FIG. 4, corresponding to FIG. 2, shows the fourth embodiment of the present invention.

In the fourth embodiment, the second cylinder volume 30 connected to the cylinder volume 9 is formed by the discharge side of the cylinder 3, and a volume adjusting piston 31 capable of piston movement is fitted into the second cylinder volume 30, while a spring 32 for restoration is set between the undersurface of the volume adjusting piston 31 and the base bottom of the second cylinder volume 30.

The other construction is the same as that of the above first embodiment, and the same part as that of the above first embodiment is quoted with the same reference number.

In case of the fourth embodiment, the cylinder dead volume can be redefined as the sum of the second cylinder volume 30 and the original cylinder dead volume which is the cylinder volume 9 in time when the piston 5 is at the top dead center. And the maximum discharge pressure can be adjusted so as to be compatible with the demand pressure of gas end use.

Moreover, since the second cylinder volume 30 connected to the cylinder volume 9 varies with the balance of the cylinder internal pressure force and the spring 32 force, it becomes possible to set the total volume of the second cylinder volume 30 and the original cylinder dead volume which is the cylinder volume 9 in time when the piston 5 is at the top dead center A. Also, it becomes possible for the maximum discharge pressure to be held automatically so as to meet the demand pressure of gas end use.

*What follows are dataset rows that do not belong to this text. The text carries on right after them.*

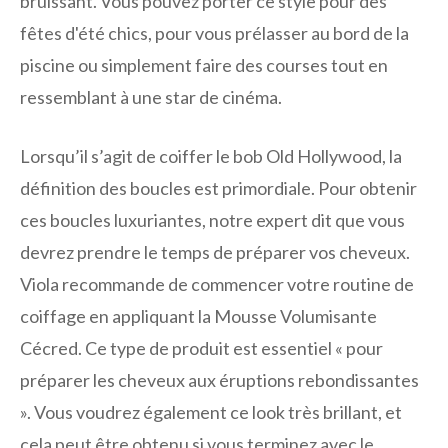
bruissant. Vous pouvez porter ce style pour des
fêtes d'été chics, pour vous prélasser au bord de la
piscine ou simplement faire des courses tout en
ressemblant à une star de cinéma.
Lorsqu’il s’agit de coiffer le bob Old Hollywood, la
définition des boucles est primordiale. Pour obtenir
ces boucles luxuriantes, notre expert dit que vous
devrez prendre le temps de préparer vos cheveux.
Viola recommande de commencer votre routine de
coiffage en appliquant la Mousse Volumisante
Cécred. Ce type de produit est essentiel « pour
préparer les cheveux aux éruptions rebondissantes
». Vous voudrez également ce look très brillant, et
cela peut être obtenu si vous terminez avec le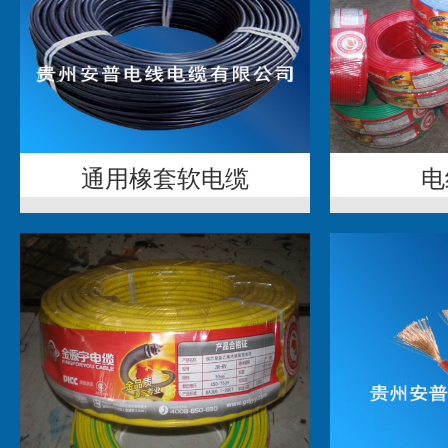
通用橡套软电缆
电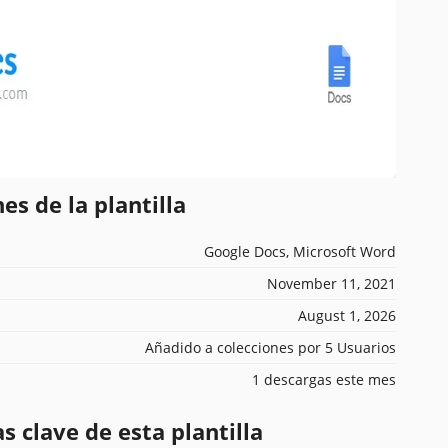
es de la plantilla
Google Docs, Microsoft Word
November 11, 2021
August 1, 2026
Añadido a colecciones por 5 Usuarios
1 descargas este mes
s clave de esta plantilla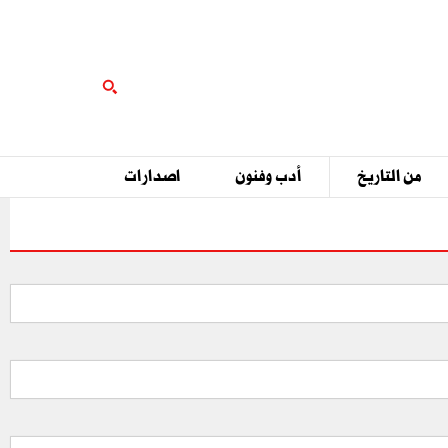
من التاريخ
أدب وفنون
اصدارات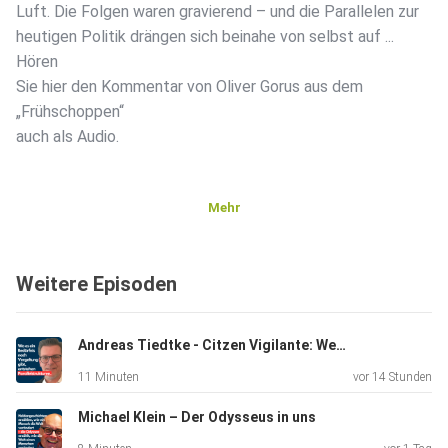
Luft. Die Folgen waren gravierend – und die Parallelen zur
heutigen Politik drängen sich beinahe von selbst auf ...
Hören
Sie hier den Kommentar von Oliver Gorus aus dem
„Frühschoppen“
auch als Audio.
Mehr
Weitere Episoden
Andreas Tiedtke - Citzen Vigilante: Wenn die Justiz „versagt"
11 Minuten
vor 14 Stunden
Michael Klein – Der Odysseus in uns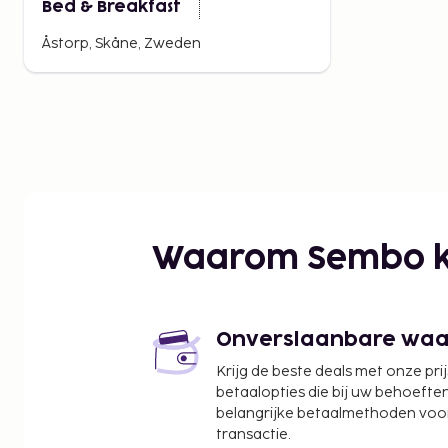
Bed & Breakfast
Åstorp, Skåne, Zweden
Waarom Sembo k
Onverslaanbare waard
Krijg de beste deals met onze pri
betaalopties die bij uw behoefte
belangrijke betaalmethoden voor
transactie.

In the above embodiments, the explanation was focused on the reciprocating compressor which sends gas out to end use. However, the application style is not limited to gas sending. As a matter of course, the present invention is applicable to the reciprocating booster compressor to have the same mechanism as the reciprocating compressor of this invention.

The present invention makes it possible to provide a reciprocating compressor that is capable of holding the discharge pressure of the compressor so as to prevent the components of the compressor from breakage, and that is capable of always keeping the discharge pressure of the compressor at the target pressure in order not to violate the demand service pressure determined by the end-application conditions or specified limitations of instruments used downstream of the compressor, without the increase of part marks, processing man-hours and production costs.